*** DOCUMENT TEXT Section Begins ***

In the pages called Your Relationship With Your Heart and Your Relationship With Your Lungs, we were engaged in creating a relationship with the environment and with the body itself in order to sustain, experience and enjoy life. It is this relationship which is important.

To live your life appropriate to who you are, it is also critically important that you have a living relationship with the earth, its history, with the atmosphere and its history and with life and its history. When all that is in place, you are ready to begin to create your place in this incredible world.

The first step in creating your place in the world is to learn about your body. We have begun the process of gathering the information you need to appreciate the miracle that is your body. We have considered the heart and the blood which it pumps and the system of vessels through which it is pumped. In Aerobic Exercise, we have also considered the organ responsible for gathering O2 from the atmosphere and the common insults to that organ: tobacco smoke and air pollution. There is only one thing left: skeletal muscle.

Skeletal muscle is a unique kind of tissue, which has the ability to contract and relax at your command, thus the ability to do work. Biologists are just beginning to fully understand how muscle contracts. Consider how miraculous it is to have a living tissue that can make itself longer or shorter on command and do work.

The skeletal muscle of your body makes up fifty to seventy percent of the tissue through which blood is pumped. For your heart to have a chance to do the best job possible, it is important that skeletal muscle be conditioned.

Skeletal muscle does not condition itself naturally. It must be exercised to be properly conditioned. Only when conditioned are the channels clear through which blood must pass. In a muscle which is disproportionately fatty, as the unconditioned muscle is, regardless if you are "fat" or "skinny," the capillary beds through which blood must pass are compressed. The overall effect is to raise blood pressure, so that the heart must pump harder and do more work to get the job done. Only when your muscles are conditioned can your body find its natural blood pressure. Also, when your muscles are conditioned, you feel better and are more able to concentrate on your activities.

There are hundreds of separate skeletal muscles in the body, and each of them has an attachment to two bones (an "origin" and an "insertion"). It is in the movement of the skeleton that work is done — therefore, these two attachments are absolutely necessary.

Skeletal muscle runs on the same energy source as does the nervous system: oxygen. A muscle can do its job only when supplied with sufficient oxygen. Oxygen arrives in the muscle via arteries, which branch over and over until capillaries are formed. Five factors determine the amount of oxygen delivered: (1) the condition of the arteries, (2) the condition of the muscle, (3) the strength of the heartbeat, (4) the oxygen exchange capacity of the lung and (5) the oxygen-carrying capacity of the blood.

One of the muscles of the body is the diaphragm. For life to be happening, the diaphragm must contract. It is the only compulsory skeletal muscle. It must continuously contract and relax; this activity is compulsory for life to continue.

All other skeletal muscles are noncompulsory. For them to contract requires the activity of the command center located in the cerebral cortex coordinated through reflex circuits in the spinal cord and the cerebellum.

*** DOCUMENT TEXT Section Ends ***
*** ENTRIES SHOWN Section Begins ***

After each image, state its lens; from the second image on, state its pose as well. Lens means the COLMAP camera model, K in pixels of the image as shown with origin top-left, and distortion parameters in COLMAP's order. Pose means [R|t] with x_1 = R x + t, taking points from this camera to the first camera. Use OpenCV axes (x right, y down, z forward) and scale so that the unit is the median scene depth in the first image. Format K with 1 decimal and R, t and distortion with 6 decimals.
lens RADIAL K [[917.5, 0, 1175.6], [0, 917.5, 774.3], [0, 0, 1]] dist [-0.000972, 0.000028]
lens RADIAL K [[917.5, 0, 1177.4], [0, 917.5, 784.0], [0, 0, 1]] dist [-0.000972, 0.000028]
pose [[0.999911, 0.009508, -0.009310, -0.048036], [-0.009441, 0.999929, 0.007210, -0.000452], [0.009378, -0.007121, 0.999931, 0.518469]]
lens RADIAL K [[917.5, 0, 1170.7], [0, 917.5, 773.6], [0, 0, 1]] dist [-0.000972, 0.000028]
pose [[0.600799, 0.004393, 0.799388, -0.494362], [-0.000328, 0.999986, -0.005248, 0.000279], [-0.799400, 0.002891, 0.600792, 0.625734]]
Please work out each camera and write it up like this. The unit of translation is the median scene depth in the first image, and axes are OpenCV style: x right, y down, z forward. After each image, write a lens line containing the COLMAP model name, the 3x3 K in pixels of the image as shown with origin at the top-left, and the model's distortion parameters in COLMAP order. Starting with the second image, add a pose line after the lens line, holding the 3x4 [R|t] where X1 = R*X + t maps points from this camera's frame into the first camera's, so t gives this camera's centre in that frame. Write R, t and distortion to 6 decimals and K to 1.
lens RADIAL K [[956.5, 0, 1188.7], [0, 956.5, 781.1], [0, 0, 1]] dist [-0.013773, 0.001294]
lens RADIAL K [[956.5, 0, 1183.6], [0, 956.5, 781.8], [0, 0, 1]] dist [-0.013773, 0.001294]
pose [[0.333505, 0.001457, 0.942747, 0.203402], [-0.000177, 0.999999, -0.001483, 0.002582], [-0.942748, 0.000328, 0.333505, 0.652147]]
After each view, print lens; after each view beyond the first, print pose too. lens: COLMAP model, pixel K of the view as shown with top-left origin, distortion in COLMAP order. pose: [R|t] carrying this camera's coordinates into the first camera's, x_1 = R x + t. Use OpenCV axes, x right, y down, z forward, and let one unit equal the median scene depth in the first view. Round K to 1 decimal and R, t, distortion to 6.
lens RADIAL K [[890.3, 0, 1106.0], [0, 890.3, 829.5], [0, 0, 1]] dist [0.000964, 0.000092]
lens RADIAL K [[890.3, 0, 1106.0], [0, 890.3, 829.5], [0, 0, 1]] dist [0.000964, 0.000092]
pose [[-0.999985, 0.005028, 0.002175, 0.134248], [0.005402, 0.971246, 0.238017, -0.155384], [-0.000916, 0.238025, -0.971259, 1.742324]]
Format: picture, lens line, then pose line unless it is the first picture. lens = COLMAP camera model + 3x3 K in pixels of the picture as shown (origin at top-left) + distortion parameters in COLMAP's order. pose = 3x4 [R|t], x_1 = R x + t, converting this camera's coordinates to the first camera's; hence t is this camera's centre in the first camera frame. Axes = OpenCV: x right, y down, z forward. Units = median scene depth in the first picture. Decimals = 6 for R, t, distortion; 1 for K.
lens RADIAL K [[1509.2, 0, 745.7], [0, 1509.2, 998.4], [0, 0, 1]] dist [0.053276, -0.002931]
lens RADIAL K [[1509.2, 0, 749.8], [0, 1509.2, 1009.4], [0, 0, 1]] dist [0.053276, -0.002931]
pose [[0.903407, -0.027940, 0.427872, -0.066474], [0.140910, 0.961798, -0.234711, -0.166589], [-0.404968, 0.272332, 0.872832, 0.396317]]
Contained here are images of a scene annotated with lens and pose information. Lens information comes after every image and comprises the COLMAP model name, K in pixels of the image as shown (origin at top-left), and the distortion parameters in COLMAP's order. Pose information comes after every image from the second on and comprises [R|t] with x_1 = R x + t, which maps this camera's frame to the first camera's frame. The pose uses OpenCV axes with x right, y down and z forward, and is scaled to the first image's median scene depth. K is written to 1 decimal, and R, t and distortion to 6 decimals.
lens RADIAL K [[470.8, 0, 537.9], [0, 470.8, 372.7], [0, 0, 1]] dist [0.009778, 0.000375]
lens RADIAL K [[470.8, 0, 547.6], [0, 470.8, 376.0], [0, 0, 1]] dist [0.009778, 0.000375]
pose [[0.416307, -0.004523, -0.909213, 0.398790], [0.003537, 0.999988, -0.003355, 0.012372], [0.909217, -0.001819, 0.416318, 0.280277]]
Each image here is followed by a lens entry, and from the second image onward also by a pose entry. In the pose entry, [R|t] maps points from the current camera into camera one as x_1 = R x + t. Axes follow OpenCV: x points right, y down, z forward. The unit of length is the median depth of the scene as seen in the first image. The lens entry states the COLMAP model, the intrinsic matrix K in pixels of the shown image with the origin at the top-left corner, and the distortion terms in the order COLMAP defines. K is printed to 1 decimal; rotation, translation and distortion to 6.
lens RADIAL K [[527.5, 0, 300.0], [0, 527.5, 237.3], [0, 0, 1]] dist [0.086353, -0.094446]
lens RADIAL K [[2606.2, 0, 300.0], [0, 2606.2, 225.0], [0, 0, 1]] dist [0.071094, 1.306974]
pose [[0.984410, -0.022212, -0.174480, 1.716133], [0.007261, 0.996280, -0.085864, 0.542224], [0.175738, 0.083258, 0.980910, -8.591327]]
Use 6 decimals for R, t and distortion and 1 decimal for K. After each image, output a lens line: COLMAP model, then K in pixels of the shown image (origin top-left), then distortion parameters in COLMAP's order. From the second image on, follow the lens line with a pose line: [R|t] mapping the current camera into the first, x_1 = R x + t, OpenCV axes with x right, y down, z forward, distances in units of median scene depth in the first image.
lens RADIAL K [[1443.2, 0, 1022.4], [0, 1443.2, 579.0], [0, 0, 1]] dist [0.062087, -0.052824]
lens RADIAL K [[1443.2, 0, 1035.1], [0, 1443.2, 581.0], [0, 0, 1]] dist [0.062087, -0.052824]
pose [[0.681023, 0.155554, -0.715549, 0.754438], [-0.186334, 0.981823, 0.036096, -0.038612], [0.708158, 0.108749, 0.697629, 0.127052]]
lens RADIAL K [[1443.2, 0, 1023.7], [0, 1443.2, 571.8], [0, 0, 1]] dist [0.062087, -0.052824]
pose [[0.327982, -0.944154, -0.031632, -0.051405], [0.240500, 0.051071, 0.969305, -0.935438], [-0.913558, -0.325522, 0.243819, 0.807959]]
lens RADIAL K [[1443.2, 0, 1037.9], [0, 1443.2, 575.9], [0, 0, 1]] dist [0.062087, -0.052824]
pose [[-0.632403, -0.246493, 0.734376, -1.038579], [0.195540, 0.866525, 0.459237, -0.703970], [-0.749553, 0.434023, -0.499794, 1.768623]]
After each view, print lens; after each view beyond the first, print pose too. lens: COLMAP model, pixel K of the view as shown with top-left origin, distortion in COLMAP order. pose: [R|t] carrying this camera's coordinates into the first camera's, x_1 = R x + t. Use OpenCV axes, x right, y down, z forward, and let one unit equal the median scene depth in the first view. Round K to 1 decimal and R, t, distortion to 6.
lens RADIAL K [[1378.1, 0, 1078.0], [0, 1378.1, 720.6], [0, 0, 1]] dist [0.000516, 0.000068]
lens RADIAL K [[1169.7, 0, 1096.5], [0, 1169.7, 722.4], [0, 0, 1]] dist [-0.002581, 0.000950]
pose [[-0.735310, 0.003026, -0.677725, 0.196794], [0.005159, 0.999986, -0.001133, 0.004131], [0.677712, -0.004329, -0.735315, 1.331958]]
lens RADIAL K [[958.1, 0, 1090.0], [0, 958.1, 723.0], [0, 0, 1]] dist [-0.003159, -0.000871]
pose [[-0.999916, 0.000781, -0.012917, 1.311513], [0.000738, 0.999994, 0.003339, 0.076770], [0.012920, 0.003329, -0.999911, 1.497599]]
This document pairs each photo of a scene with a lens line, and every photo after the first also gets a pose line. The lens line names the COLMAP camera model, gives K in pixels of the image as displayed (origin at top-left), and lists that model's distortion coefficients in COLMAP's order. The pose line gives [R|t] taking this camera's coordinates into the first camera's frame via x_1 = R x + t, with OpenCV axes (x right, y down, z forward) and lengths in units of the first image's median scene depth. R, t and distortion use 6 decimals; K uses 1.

*** ENTRIES SHOWN Section Ends ***

_PROBLEM 1_.
Answer the following questions from the text on skeletal muscle.
(a) What share of the tissue through which blood is pumped does skeletal muscle make up?
(b) What are the two attachments of each skeletal muscle to bone called?
(c) Which muscle is the only compulsory skeletal muscle?
_PROBLEM 2_. Quote the text on skeletal muscle from "Skeletal muscle runs" up to and including "of the blood.".
_PROBLEM 3_. Write a continuation of the text on skeletal muscle, starting after its final sentence.

_RESPONSE AREA 1_.
(a) Fifty to seventy percent.
(b) An "origin" and an "insertion."
(c) The diaphragm.

_RESPONSE AREA 2_.
Skeletal muscle runs on the same energy source as does the nervous system: oxygen. A muscle can do its job only when supplied with sufficient oxygen. Oxygen arrives in the muscle via arteries, which branch over and over until capillaries are formed. Five factors determine the amount of oxygen delivered: (1) the condition of the arteries, (2) the condition of the muscle, (3) the strength of the heartbeat, (4) the oxygen exchange capacity of the lung and (5) the oxygen-carrying capacity of the blood.

_RESPONSE AREA 3_.
The diaphragm is run by the respiratory center located in the brain stem. Superior conditioning of the diaphragm is achieved through aerobic exercise. Superior conditioning of the rest of the skeletal muscles, likewise, requires special attention. This is called a "weight training program." When you think of a "weight training program" you probably will think of lots of time spent pumping iron, expense, Arnold Schwarzenmuscle, etc. That is not it. I am not recommending that you become muscle-bound; however, I do want to introduce you to your muscles. We will take them by groups, rather than as individuals, and find out how easy they are to condition.

The body can be thought of as a collection of sticks connected by joints. The sticks are the following: feet, legs, thighs, thorax-abdomen, upper arm, lower arm and neck. That is a total of twelve sticks. Each stick has two basic movements — flexion and extension — except for the neck, upper arm and thigh, which have five basic movements: flexion, extension, abduction, adduction and rotation. For exercise purposes, we can forget about rotation and adduction. Arnold and his friends must worry about those movements, but we do not have to.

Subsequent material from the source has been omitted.